Aspects of Islamic Faith - 113: Fasting and wrong conduct
19 Aug 2011 01:31 GMT
By ADIL SALAHI Published: Aug 18, 2011 22:43 Updated: Aug 18, 2011 22:43 It is very important to note that proper fasting is not achieved by the mere abstention from food, drink and sex from dawn to dusk. It is much greater than that. Fasting is one of the five pillars of the Islamic faith. Over the last two weeks we discussed its special position and some aspects that must be associated with it. We mentioned that the month of Ramadan is a season for good action, and that its reward is certainly great. Yet God also multiplies in Ramadan the reward He normally grants for good actions.

It is also important to emphasize that we must be extra careful and refrain from all sin during the fasting month. As we are in a season of worship, then committing a sin becomes increasingly obnoxious. The Prophet (peace be upon him) makes clear that doing what is forbidden does not fit with fasting. Abu Hurayrah quotes him as saying: “Whoever does not refrain from falsehood, whether verbal or practical, should know that God has no need for him to abstain from food and drink.” (Related by Al-Bukhari).

In the Arabic text, the word the Prophet uses for ‘falsehood' is zoor, which signifies a false statement, perjury and deliberate lying. However, the Prophet adds any practical action based on it. Scholars explain that what is meant here is all forbidden things, whether verbal or practical. The Hadith is thus taken to warn against all sinful action. It may be understood to mean that a person who does not abandon falsehood of all types, at all times, will benefit nothing by fasting. It may also mean that a person who does not abandon sin during fasting renders his fasting without reward.

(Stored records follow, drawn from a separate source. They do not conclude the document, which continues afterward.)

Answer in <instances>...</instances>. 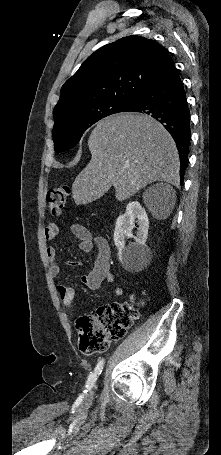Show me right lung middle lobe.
Listing matches in <instances>:
<instances>
[{"label": "right lung middle lobe", "mask_w": 221, "mask_h": 455, "mask_svg": "<svg viewBox=\"0 0 221 455\" xmlns=\"http://www.w3.org/2000/svg\"><path fill=\"white\" fill-rule=\"evenodd\" d=\"M131 103L122 100L103 101L72 115L58 118L52 131L55 151L59 153L73 148L91 125L106 116L123 112Z\"/></svg>", "instance_id": "dd1d6c3e"}]
</instances>
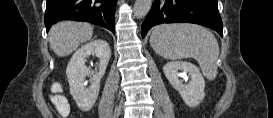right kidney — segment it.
I'll use <instances>...</instances> for the list:
<instances>
[{"label": "right kidney", "instance_id": "right-kidney-1", "mask_svg": "<svg viewBox=\"0 0 273 118\" xmlns=\"http://www.w3.org/2000/svg\"><path fill=\"white\" fill-rule=\"evenodd\" d=\"M90 55L99 58V71L96 74H93L85 65L86 58ZM110 57L109 44L104 40H95L81 46L68 63L66 75L70 93L81 110L88 111L95 104L99 95L100 81ZM86 76L90 77L89 87H86Z\"/></svg>", "mask_w": 273, "mask_h": 118}]
</instances>
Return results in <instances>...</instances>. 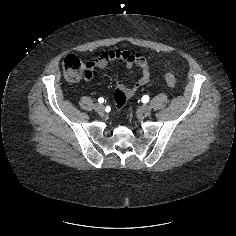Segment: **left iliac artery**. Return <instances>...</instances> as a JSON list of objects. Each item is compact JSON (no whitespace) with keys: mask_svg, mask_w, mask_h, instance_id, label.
Listing matches in <instances>:
<instances>
[{"mask_svg":"<svg viewBox=\"0 0 236 236\" xmlns=\"http://www.w3.org/2000/svg\"><path fill=\"white\" fill-rule=\"evenodd\" d=\"M142 100H143L144 102H148V101H149V96H147V95L143 96V97H142Z\"/></svg>","mask_w":236,"mask_h":236,"instance_id":"obj_1","label":"left iliac artery"}]
</instances>
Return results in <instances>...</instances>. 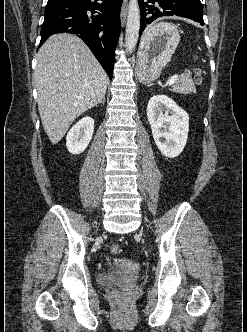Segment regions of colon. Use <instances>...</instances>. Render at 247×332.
I'll list each match as a JSON object with an SVG mask.
<instances>
[{
	"mask_svg": "<svg viewBox=\"0 0 247 332\" xmlns=\"http://www.w3.org/2000/svg\"><path fill=\"white\" fill-rule=\"evenodd\" d=\"M195 79L198 83L202 81L201 70L199 68L195 69ZM110 251L113 255H118L121 253V248L118 244H112L110 247Z\"/></svg>",
	"mask_w": 247,
	"mask_h": 332,
	"instance_id": "5ec220e1",
	"label": "colon"
}]
</instances>
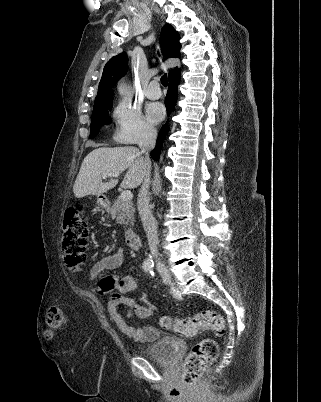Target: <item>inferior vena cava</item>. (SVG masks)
Instances as JSON below:
<instances>
[{
  "label": "inferior vena cava",
  "instance_id": "1",
  "mask_svg": "<svg viewBox=\"0 0 321 402\" xmlns=\"http://www.w3.org/2000/svg\"><path fill=\"white\" fill-rule=\"evenodd\" d=\"M157 139V131L153 128L147 127L139 141V148L141 153L145 155L146 172L145 178L143 180L141 189L139 190L137 207L138 212L143 224V228L147 234L148 245L150 252L154 259H157V245H158V234H157V223L149 207L150 195V171H151V161L149 158V152L154 148ZM157 267H162V263L156 260Z\"/></svg>",
  "mask_w": 321,
  "mask_h": 402
}]
</instances>
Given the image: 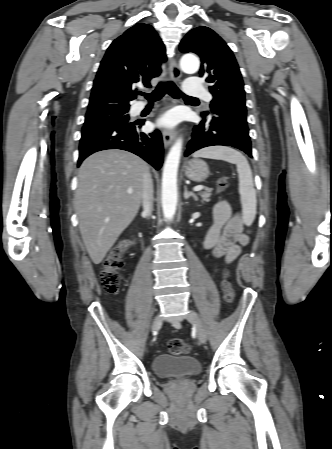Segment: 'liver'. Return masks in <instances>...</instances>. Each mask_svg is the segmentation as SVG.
Masks as SVG:
<instances>
[{
  "mask_svg": "<svg viewBox=\"0 0 332 449\" xmlns=\"http://www.w3.org/2000/svg\"><path fill=\"white\" fill-rule=\"evenodd\" d=\"M147 170L141 158L117 149L94 153L81 164L75 209L83 242L94 264L102 262L137 215Z\"/></svg>",
  "mask_w": 332,
  "mask_h": 449,
  "instance_id": "liver-1",
  "label": "liver"
}]
</instances>
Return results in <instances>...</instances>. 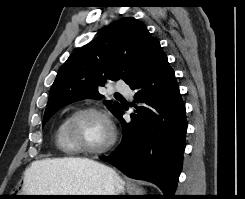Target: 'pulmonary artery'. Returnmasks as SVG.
<instances>
[{
    "mask_svg": "<svg viewBox=\"0 0 245 199\" xmlns=\"http://www.w3.org/2000/svg\"><path fill=\"white\" fill-rule=\"evenodd\" d=\"M113 91L115 92H120V93H125L130 95L131 94V90L129 88V86L123 82H118L114 85L113 87Z\"/></svg>",
    "mask_w": 245,
    "mask_h": 199,
    "instance_id": "1",
    "label": "pulmonary artery"
}]
</instances>
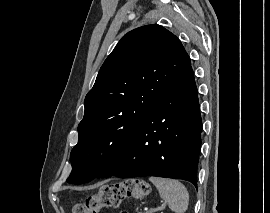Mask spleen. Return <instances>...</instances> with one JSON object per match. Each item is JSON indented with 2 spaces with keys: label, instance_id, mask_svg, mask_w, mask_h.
I'll use <instances>...</instances> for the list:
<instances>
[{
  "label": "spleen",
  "instance_id": "obj_1",
  "mask_svg": "<svg viewBox=\"0 0 270 213\" xmlns=\"http://www.w3.org/2000/svg\"><path fill=\"white\" fill-rule=\"evenodd\" d=\"M161 198L175 213H185L188 209L189 194L185 186L178 180L150 177Z\"/></svg>",
  "mask_w": 270,
  "mask_h": 213
}]
</instances>
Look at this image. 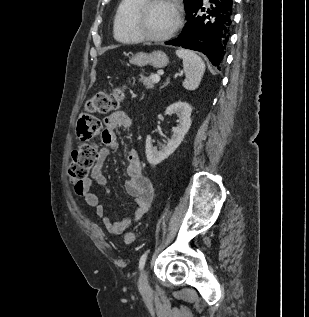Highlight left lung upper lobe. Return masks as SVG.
I'll list each match as a JSON object with an SVG mask.
<instances>
[{
  "mask_svg": "<svg viewBox=\"0 0 309 317\" xmlns=\"http://www.w3.org/2000/svg\"><path fill=\"white\" fill-rule=\"evenodd\" d=\"M202 0H184L185 10L188 11L196 7Z\"/></svg>",
  "mask_w": 309,
  "mask_h": 317,
  "instance_id": "obj_1",
  "label": "left lung upper lobe"
}]
</instances>
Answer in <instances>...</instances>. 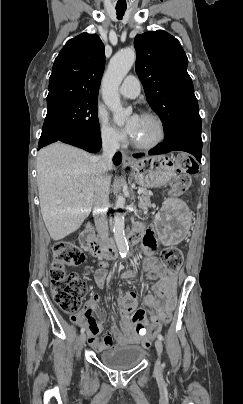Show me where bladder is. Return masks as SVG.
Here are the masks:
<instances>
[{"label": "bladder", "mask_w": 243, "mask_h": 404, "mask_svg": "<svg viewBox=\"0 0 243 404\" xmlns=\"http://www.w3.org/2000/svg\"><path fill=\"white\" fill-rule=\"evenodd\" d=\"M146 357V350L139 345L116 347L99 354L100 362L111 370H130Z\"/></svg>", "instance_id": "obj_1"}]
</instances>
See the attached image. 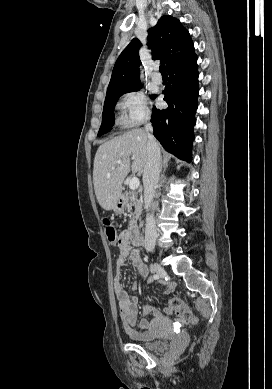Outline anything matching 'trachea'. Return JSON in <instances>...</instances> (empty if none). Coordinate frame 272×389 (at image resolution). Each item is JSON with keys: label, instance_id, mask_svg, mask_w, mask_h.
<instances>
[{"label": "trachea", "instance_id": "3493384b", "mask_svg": "<svg viewBox=\"0 0 272 389\" xmlns=\"http://www.w3.org/2000/svg\"><path fill=\"white\" fill-rule=\"evenodd\" d=\"M159 69L162 75H167L165 65L162 64Z\"/></svg>", "mask_w": 272, "mask_h": 389}]
</instances>
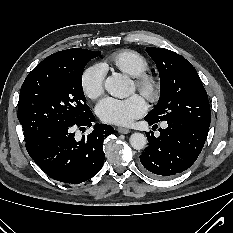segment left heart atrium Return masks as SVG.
Segmentation results:
<instances>
[{
    "label": "left heart atrium",
    "instance_id": "left-heart-atrium-1",
    "mask_svg": "<svg viewBox=\"0 0 233 233\" xmlns=\"http://www.w3.org/2000/svg\"><path fill=\"white\" fill-rule=\"evenodd\" d=\"M146 102L139 94L128 98L105 97L97 107L98 117L107 123L129 125L146 111Z\"/></svg>",
    "mask_w": 233,
    "mask_h": 233
}]
</instances>
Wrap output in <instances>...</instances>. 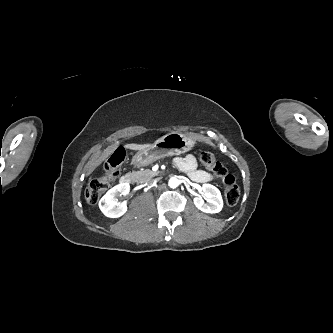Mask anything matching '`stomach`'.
I'll return each instance as SVG.
<instances>
[{
  "label": "stomach",
  "instance_id": "obj_1",
  "mask_svg": "<svg viewBox=\"0 0 333 333\" xmlns=\"http://www.w3.org/2000/svg\"><path fill=\"white\" fill-rule=\"evenodd\" d=\"M195 141L180 132L173 131L157 139L150 147L139 151L132 159V164L143 167L166 156L179 155L190 151Z\"/></svg>",
  "mask_w": 333,
  "mask_h": 333
}]
</instances>
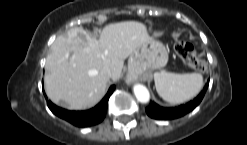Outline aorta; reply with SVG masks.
<instances>
[{
    "mask_svg": "<svg viewBox=\"0 0 247 145\" xmlns=\"http://www.w3.org/2000/svg\"><path fill=\"white\" fill-rule=\"evenodd\" d=\"M133 91L137 100L141 103H147L150 100V93L148 89L142 84H136Z\"/></svg>",
    "mask_w": 247,
    "mask_h": 145,
    "instance_id": "aorta-1",
    "label": "aorta"
}]
</instances>
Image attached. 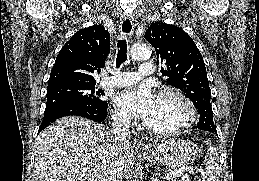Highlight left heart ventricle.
Masks as SVG:
<instances>
[{
	"mask_svg": "<svg viewBox=\"0 0 259 181\" xmlns=\"http://www.w3.org/2000/svg\"><path fill=\"white\" fill-rule=\"evenodd\" d=\"M185 118L181 102L171 95L156 97L154 110L145 123L154 128H171L179 125Z\"/></svg>",
	"mask_w": 259,
	"mask_h": 181,
	"instance_id": "b2bd125f",
	"label": "left heart ventricle"
}]
</instances>
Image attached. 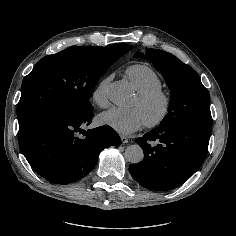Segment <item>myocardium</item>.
<instances>
[{"mask_svg": "<svg viewBox=\"0 0 236 236\" xmlns=\"http://www.w3.org/2000/svg\"><path fill=\"white\" fill-rule=\"evenodd\" d=\"M137 100L142 106H150L156 103L161 106L160 113L155 118L146 122V127L149 129L162 125L171 114L173 107L172 96L169 92L163 89H158L147 93H139L137 95Z\"/></svg>", "mask_w": 236, "mask_h": 236, "instance_id": "myocardium-1", "label": "myocardium"}]
</instances>
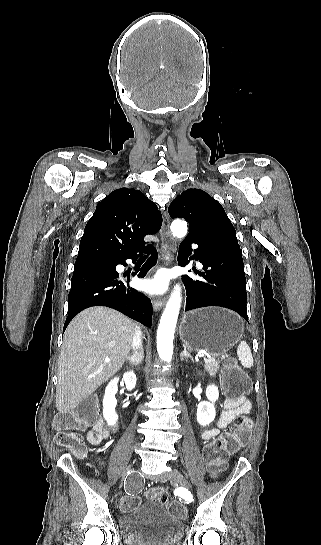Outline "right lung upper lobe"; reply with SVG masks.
<instances>
[{"label": "right lung upper lobe", "mask_w": 321, "mask_h": 545, "mask_svg": "<svg viewBox=\"0 0 321 545\" xmlns=\"http://www.w3.org/2000/svg\"><path fill=\"white\" fill-rule=\"evenodd\" d=\"M161 225L160 211L141 191L117 189L97 205L85 226L74 267L132 255L145 245L144 236L157 233Z\"/></svg>", "instance_id": "1"}]
</instances>
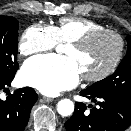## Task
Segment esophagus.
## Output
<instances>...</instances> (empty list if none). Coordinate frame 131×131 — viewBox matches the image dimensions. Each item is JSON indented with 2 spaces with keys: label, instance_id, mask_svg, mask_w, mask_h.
Masks as SVG:
<instances>
[{
  "label": "esophagus",
  "instance_id": "34e87169",
  "mask_svg": "<svg viewBox=\"0 0 131 131\" xmlns=\"http://www.w3.org/2000/svg\"><path fill=\"white\" fill-rule=\"evenodd\" d=\"M43 100H44L45 102H53V101H54V99H53V98H50V97H43Z\"/></svg>",
  "mask_w": 131,
  "mask_h": 131
}]
</instances>
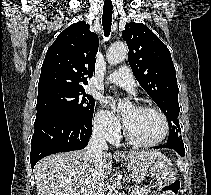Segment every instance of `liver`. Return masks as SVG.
I'll use <instances>...</instances> for the list:
<instances>
[{
  "label": "liver",
  "mask_w": 211,
  "mask_h": 195,
  "mask_svg": "<svg viewBox=\"0 0 211 195\" xmlns=\"http://www.w3.org/2000/svg\"><path fill=\"white\" fill-rule=\"evenodd\" d=\"M87 150L60 152L41 159L34 167L37 195H87L93 164L86 158ZM157 150L127 155L129 166H145V160L161 156ZM112 155L102 154V173L107 178L112 170ZM129 169V168H128Z\"/></svg>",
  "instance_id": "1"
}]
</instances>
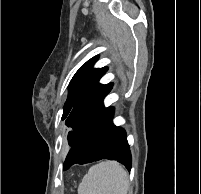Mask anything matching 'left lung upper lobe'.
Wrapping results in <instances>:
<instances>
[{
    "label": "left lung upper lobe",
    "mask_w": 201,
    "mask_h": 194,
    "mask_svg": "<svg viewBox=\"0 0 201 194\" xmlns=\"http://www.w3.org/2000/svg\"><path fill=\"white\" fill-rule=\"evenodd\" d=\"M98 58L95 56L88 60L71 80L62 115L70 129L68 137L74 136L86 121L104 107L103 100L112 89V83H99L108 68H93Z\"/></svg>",
    "instance_id": "1"
}]
</instances>
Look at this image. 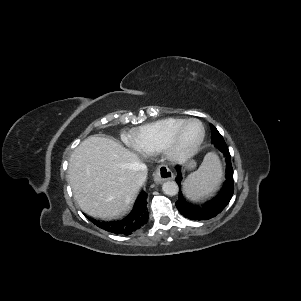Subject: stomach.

What does the Prophet mean when he says that God has no need for such person's fast? Certainly God needs nothing from us. We are the ones who need our worship, as it refines our sense of goodness and strengthens our will to do only what is good. Worship certainly makes us better people. We also need it to earn God's reward. The Prophet is saying here that indulging in falsehood, of any type, renders our good actions worthless. In other words, sinful action outweighs good deeds and makes them earn no reward. In another Hadith, the Prophet asked his companions: “Do you know who is bankrupt?” They said: “A bankrupt person is one who has neither money nor possessions.” He said: “No. He is one who gets to the Day of Judgement having done his prayers, fasting and zakat, but has also abused this person and beaten up that person. He has to compensate them, giving them some of his good deeds. When he no longer has any, he is made to take over some of their sins. He ends up in hell.”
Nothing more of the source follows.